▸ **What is needed**
Pictures are not part of the copy; reproduce the remaining data exactly.

——

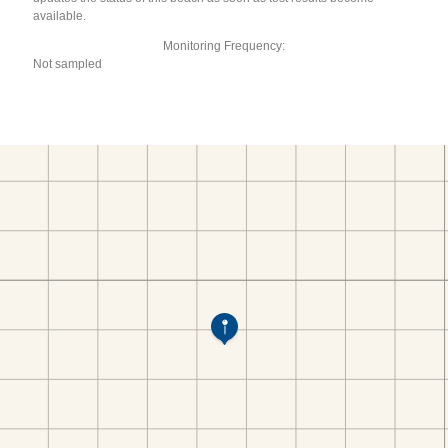
available.
Monitoring Frequency:
Not sampled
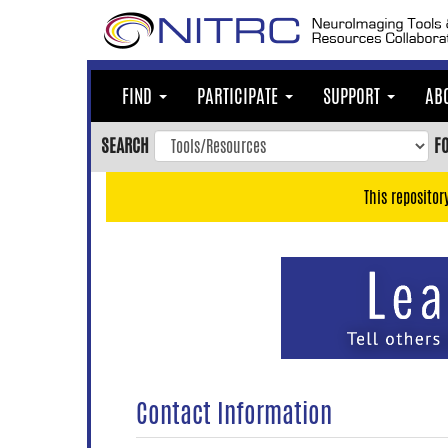
Skip
to
main
content
FIND
PARTICIPATE
SUPPORT
AB
Skip
to
SEARCH
F
main
navigation
This repositor
Skip
to
user
menu
Skip
to
search
Accessibility
Contact Information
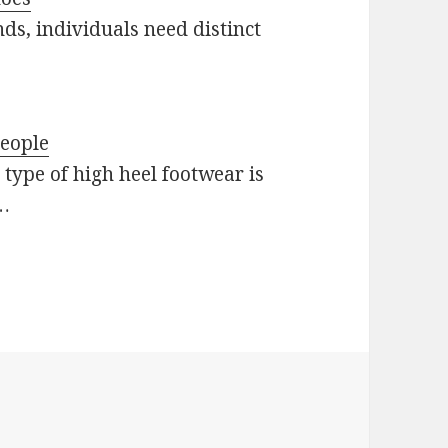
ds, individuals need distinct
people
type of high heel footwear is
…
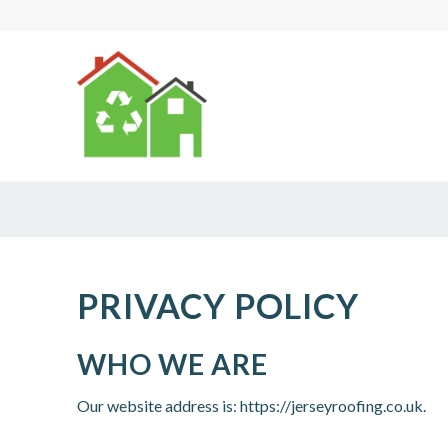
PRIVACY POLICY
WHO WE ARE
Our website address is: https://jerseyroofing.co.uk.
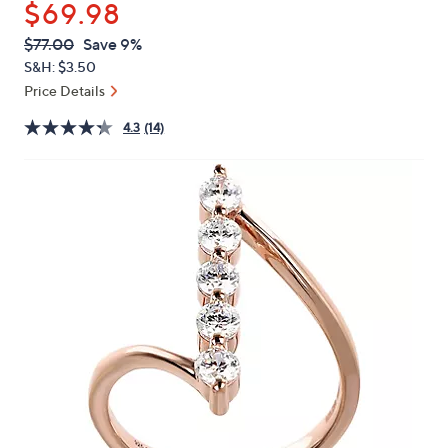
$69.98
or
swipe
QVC
Deleted
$77.00
Save 9%
PRICE:
left
S&H: $3.50
and
Price Details
right
4.3
(14)
on
touch
devices
to
review.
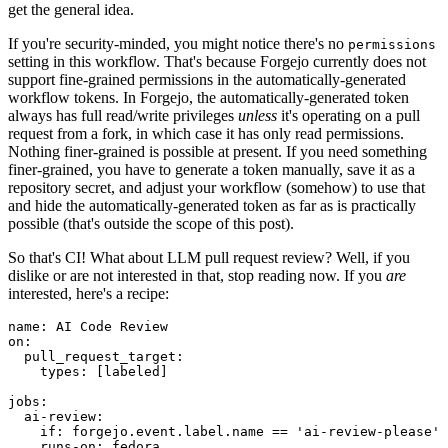
get the general idea.
If you're security-minded, you might notice there's no
permissions
setting in this workflow. That's because Forgejo currently does not
support fine-grained permissions in the automatically-generated
workflow tokens. In Forgejo, the automatically-generated token
always has full read/write privileges
unless
it's operating on a pull
request from a fork, in which case it has only read permissions.
Nothing finer-grained is possible at present. If you need something
finer-grained, you have to generate a token manually, save it as a
repository secret, and adjust your workflow (somehow) to use that
and hide the automatically-generated token as far as is practically
possible (that's outside the scope of this post).
So that's CI! What about LLM pull request review? Well, if you
dislike or are not interested in that, stop reading now. If you
are
interested, here's a recipe:
name
:
AI Code Review
on
:
pull_request_target
:
types
:
[
labeled
]
jobs
:
ai-review
:
if
:
forgejo.event.label.name == 'ai-review-please'
runs-on
:
fedora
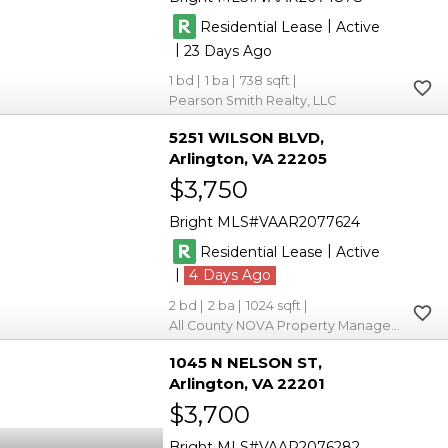
|
Residential Lease
Active
|
23
1
1
738
Pearson Smith Realty, LLC
5251 WILSON BLVD
Arlington
VA 22205
$3,750
Bright MLS
VAAR2077624
|
Residential Lease
Active
|
4
2
2
1024
All County NOVA Property Management
1045 N NELSON ST
Arlington
VA 22201
$3,700
Bright MLS
VAAR2076282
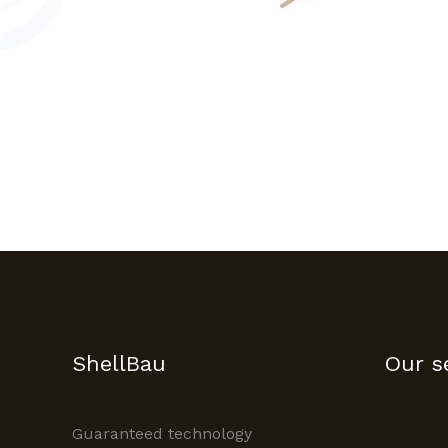
ShellBau
Our s
Guaranteed technology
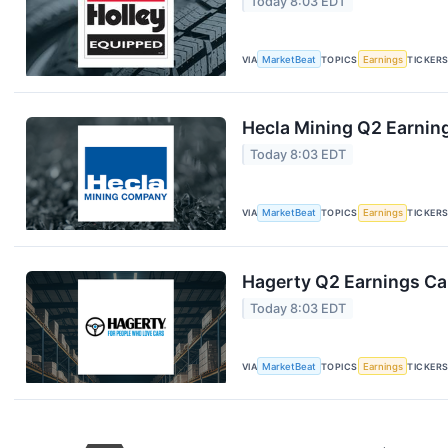
Today 8:03 EDT
VIA
MarketBeat
TOPICS
Earnings
TICKER
Hecla Mining Q2 Earning
Today 8:03 EDT
VIA
MarketBeat
TOPICS
Earnings
TICKER
Hagerty Q2 Earnings Cal
Today 8:03 EDT
VIA
MarketBeat
TOPICS
Earnings
TICKER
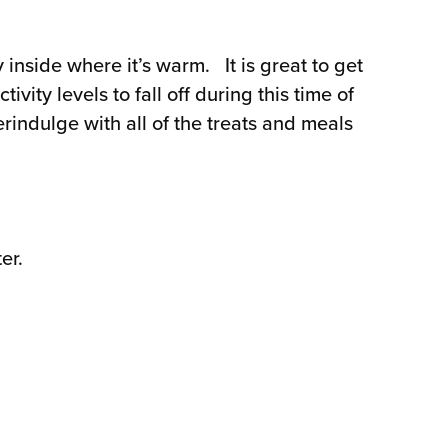
inside where it’s warm. It is great to get
vity levels to fall off during this time of
indulge with all of the treats and meals
er.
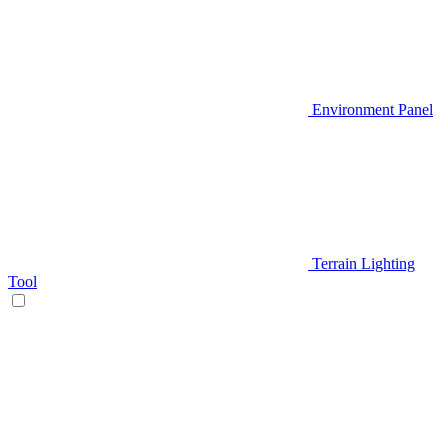
Environment Panel
Terrain Lighting
Tool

——

▸ **Exercise response**
available.
Monitoring Frequency:
Not sampled
Skip
to
main
content
FIND
PARTICIPATE
SUPPORT
AB
Skip
to
SEARCH
F
main
navigation
This repositor
Skip
to
user
menu
Skip
to
search
Accessibility
Contact Information
ds, individuals need distinct
people
type of high heel footwear is
…
PRIVACY POLICY
WHO WE ARE
Our website address is: https://jerseyroofing.co.uk.
$69.98
or
swipe
QVC
Deleted
$77.00
Save 9%
PRICE:
left
S&H: $3.50
and
Price Details
right
4.3
(14)
on
touch
devices
to
review.
get the general idea.
If you're security-minded, you might notice there's no
permissions
setting in this workflow. That's because Forgejo currently does not
support fine-grained permissions in the automatically-generated
workflow tokens. In Forgejo, the automatically-generated token
always has full read/write privileges
unless
it's operating on a pull
request from a fork, in which case it has only read permissions.
Nothing finer-grained is possible at present. If you need something
finer-grained, you have to generate a token manually, save it as a
repository secret, and adjust your workflow (somehow) to use that
and hide the automatically-generated token as far as is practically
possible (that's outside the scope of this post).
So that's CI! What about LLM pull request review? Well, if you
dislike or are not interested in that, stop reading now. If you
are
interested, here's a recipe:
name
:
AI Code Review
on
:
pull_request_target
:
types
:
[
labeled
]
jobs
:
ai-review
:
if
:
forgejo.event.label.name == 'ai-review-please'
runs-on
:
fedora
|
Residential Lease
Active
|
23
1
1
738
Pearson Smith Realty, LLC
5251 WILSON BLVD
Arlington
VA 22205
$3,750
Bright MLS
VAAR2077624
|
Residential Lease
Active
|
4
2
2
1024
All County NOVA Property Management
1045 N NELSON ST
Arlington
VA 22201
$3,700
Bright MLS
VAAR2076282
ShellBau
Our s
Guaranteed technology
Today 8:03 EDT
VIA
MarketBeat
TOPICS
Earnings
TICKER
Hecla Mining Q2 Earning
Today 8:03 EDT
VIA
MarketBeat
TOPICS
Earnings
TICKER
Hagerty Q2 Earnings Cal
Today 8:03 EDT
VIA
MarketBeat
TOPICS
Earnings
TICKER
inside where it’s warm. It is great to get
vity levels to fall off during this time of
indulge with all of the treats and meals
er.
Environment Panel
Terrain Lighting
Tool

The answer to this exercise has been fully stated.